The AI reviewer created a second audience for every PR, and that audience was more demanding and less nuanced than any human. Developers optimized for the tool's preferences, not for readability.

On the senior side, something else happened. Review quality from humans actually improved. With the mechanical stuff handled, senior reviewers stopped spending their time on formatting and naming and started leaving comments about data flow, error recovery strategies, and domain modeling. The median length of human review comments went up by about 30%, and they shifted from "rename this variable" to "this approach won't handle the retry case correctly."

The numbers, honestly

After three months:

  • PRs with at least one human-missed issue caught by AI: 23%
  • PRs where AI comments were all noise: 41%
  • Median time to first human review: down from 19 hours to 11 hours
  • Developer satisfaction with the tool (anonymous survey): 6.2 out of 10

That satisfaction score tells the story. Nobody hated it. Nobody loved it. It was a mild net positive wrapped in a significant amount of noise.

What I'd do differently

If I set this up again, I'd do two things from the start.

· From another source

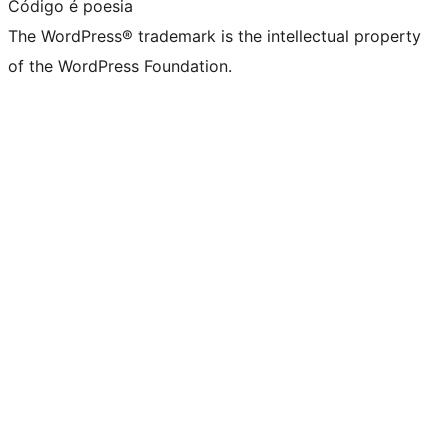
Código é poesia
The WordPress® trademark is the intellectual property
of the WordPress Foundation.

First, spend a day configuring the tool's rules before turning it on. Most AI review tools let you suppress categories of feedback. We didn't do this upfront because we wanted to "see what it finds." What it found was a thousand style opinions that poisoned the team's first impression.

Second, I'd frame it differently to the team. We introduced it as "an extra reviewer." That set expectations wrong. A better framing: it's a linter with opinions. Treat its output like you'd treat ESLint warnings — worth a glance, not worth agonizing over.

Note

The biggest ROI wasn't in what the AI caught — it was in freeing senior engineers to review what actually matters. If your review bottleneck is volume, not quality, that alone might justify the tool.

The uncomfortable question

The part I'm still chewing on: if 41% of PRs got nothing but noise from the AI, and developers started contorting their code to satisfy it, is the net effect really positive? The review time improvement was real. The security catch was real. But there's a cost to adding a voice to every conversation that's right just often enough that you can't ignore it.

I don't have a clean answer. The team decided to keep the tool but with heavy rule customization and a standing agreement that "the bot said so" is never a valid reason to change code. That feels about right — but I wonder how long that cultural norm holds once I'm not around to reinforce it.